Cada indivíduo tem um genoma
único com a sequência de todo o material genético do organismo. O que
diferencia um neurônio de um leucócito, ou uma célula da pele de uma cardíaca,
é a ativação genética, ou seja, os genes que são "ligados" ou
"desligados" conforme a função, condição ou ambiente em que aquela
célula está inserida.
“É um estudo de ciência de
dados que ainda precisa ser confirmado biologicamente, mas ele abre
possibilidades interessantes para o desenvolvimento futuro de um painel para
identificar genes presentes em células do sistema imune circulantes no sangue e
que estão envolvidos com a depressão. Como o sangue é mais acessível que o
tecido cerebral, os genes identificados servem como indicadores biológicos da
presença e severidade da depressão", conta Anny Silva Adri, que desenvolveu o estudo como parte de
sua pesquisa de doutorado.
Uma doença
sistêmica
O grupo de pesquisadores tem
investigado a relação entre sistema imunológico e neurológico. Em um estudo
recente, eles demonstraram em modelo animal o papel de um único gene (PAX-6),
presente tanto em neurônios quanto em glóbulos brancos, como preditor de
depressão (leia mais em: agencia.fapesp.br/56846).
“O que temos visto nesses
estudos é que existe uma conexão muito grande entre o sistema imunológico e
neurológico criada por essa rede de genes que estamos investigando. Tudo está
muito ligado e a divisão entre esses sistemas é apenas para fins
didáticos", avalia Cabral-Marques.
O pesquisador ressalta que a
conexão entre inflamação periférica (no sangue) e sintomas centrais (no
cérebro) abre caminho para tratamentos que abordem a inflamação para aliviar
sintomas depressivos.
O mapeamento de genes mostrou
haver uma forte conexão entre a depressão e outras doenças. “A análise sugere
que esses mesmos genes estão envolvidos em comorbidades vasculares e
inflamatórias comuns à depressão. A depressão não está localizada apenas no cérebro,
mas afeta o organismo de forma integrada e molecular”, conta Adri.
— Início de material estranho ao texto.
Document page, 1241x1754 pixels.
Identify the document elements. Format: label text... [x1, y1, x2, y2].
Os mesmos genes associados ao
transtorno estão ligados a outras doenças, como bipolaridade, psicoses,
ansiedade, hipertensão, doenças arteriais e inflamatórias, incluindo psoríase.
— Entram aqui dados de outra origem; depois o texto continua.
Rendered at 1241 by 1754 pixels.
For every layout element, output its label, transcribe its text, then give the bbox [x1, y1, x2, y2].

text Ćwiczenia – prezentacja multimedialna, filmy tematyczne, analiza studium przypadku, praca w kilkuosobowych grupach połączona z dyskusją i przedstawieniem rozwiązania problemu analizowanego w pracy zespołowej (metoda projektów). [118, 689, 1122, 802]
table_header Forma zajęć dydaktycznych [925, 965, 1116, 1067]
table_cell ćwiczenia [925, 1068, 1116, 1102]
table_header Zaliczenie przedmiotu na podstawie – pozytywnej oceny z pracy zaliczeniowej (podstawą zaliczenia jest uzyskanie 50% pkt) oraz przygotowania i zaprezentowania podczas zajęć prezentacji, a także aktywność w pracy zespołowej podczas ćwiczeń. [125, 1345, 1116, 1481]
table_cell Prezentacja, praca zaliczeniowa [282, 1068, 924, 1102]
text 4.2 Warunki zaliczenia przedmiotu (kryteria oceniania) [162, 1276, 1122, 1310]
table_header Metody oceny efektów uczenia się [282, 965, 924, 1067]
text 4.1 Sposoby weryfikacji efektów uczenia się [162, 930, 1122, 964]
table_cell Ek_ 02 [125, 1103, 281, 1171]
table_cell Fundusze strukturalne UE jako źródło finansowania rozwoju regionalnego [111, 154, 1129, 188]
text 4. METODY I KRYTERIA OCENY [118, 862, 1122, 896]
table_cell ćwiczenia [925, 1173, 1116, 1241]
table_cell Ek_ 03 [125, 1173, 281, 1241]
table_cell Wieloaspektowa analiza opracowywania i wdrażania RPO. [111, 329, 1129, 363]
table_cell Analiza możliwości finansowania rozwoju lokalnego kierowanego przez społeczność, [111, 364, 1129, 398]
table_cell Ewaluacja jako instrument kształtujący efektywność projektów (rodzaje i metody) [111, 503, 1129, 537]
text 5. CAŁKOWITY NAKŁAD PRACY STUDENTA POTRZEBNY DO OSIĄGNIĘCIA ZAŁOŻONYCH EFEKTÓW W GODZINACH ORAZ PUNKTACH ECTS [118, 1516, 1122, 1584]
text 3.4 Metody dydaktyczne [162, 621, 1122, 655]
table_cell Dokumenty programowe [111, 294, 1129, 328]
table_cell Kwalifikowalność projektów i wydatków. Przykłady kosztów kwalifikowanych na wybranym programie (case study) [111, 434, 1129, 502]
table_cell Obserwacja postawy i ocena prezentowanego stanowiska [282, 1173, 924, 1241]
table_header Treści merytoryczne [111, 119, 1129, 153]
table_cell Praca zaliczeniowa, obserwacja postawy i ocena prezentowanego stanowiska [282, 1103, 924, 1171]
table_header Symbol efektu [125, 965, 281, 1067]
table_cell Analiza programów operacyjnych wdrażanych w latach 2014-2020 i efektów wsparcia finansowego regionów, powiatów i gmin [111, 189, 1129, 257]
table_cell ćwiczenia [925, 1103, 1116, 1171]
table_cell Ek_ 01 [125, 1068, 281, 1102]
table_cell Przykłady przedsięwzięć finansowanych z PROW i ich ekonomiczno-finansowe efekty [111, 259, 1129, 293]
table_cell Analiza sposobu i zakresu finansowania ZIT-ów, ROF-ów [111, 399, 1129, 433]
O mapeamento ainda apontou conexões com manifestações gastrointestinais,
disfunção erétil e complicações relacionadas ao coronavírus.
“A inflamação e a desregulação
molecular não afetam apenas o cérebro, mas se espalham por diferentes órgãos e
sistemas, ampliando o impacto da doença e sugerindo novas abordagens para
diagnóstico e tratamento", afirma a pesquisadora.
O artigo Systems-level
transcriptomic analysis reveals synapse-related gene dysregulation in
peripheral leukocytes of MDD patients pode ser lido em: nature.com/articles/s41598-026-39284-y.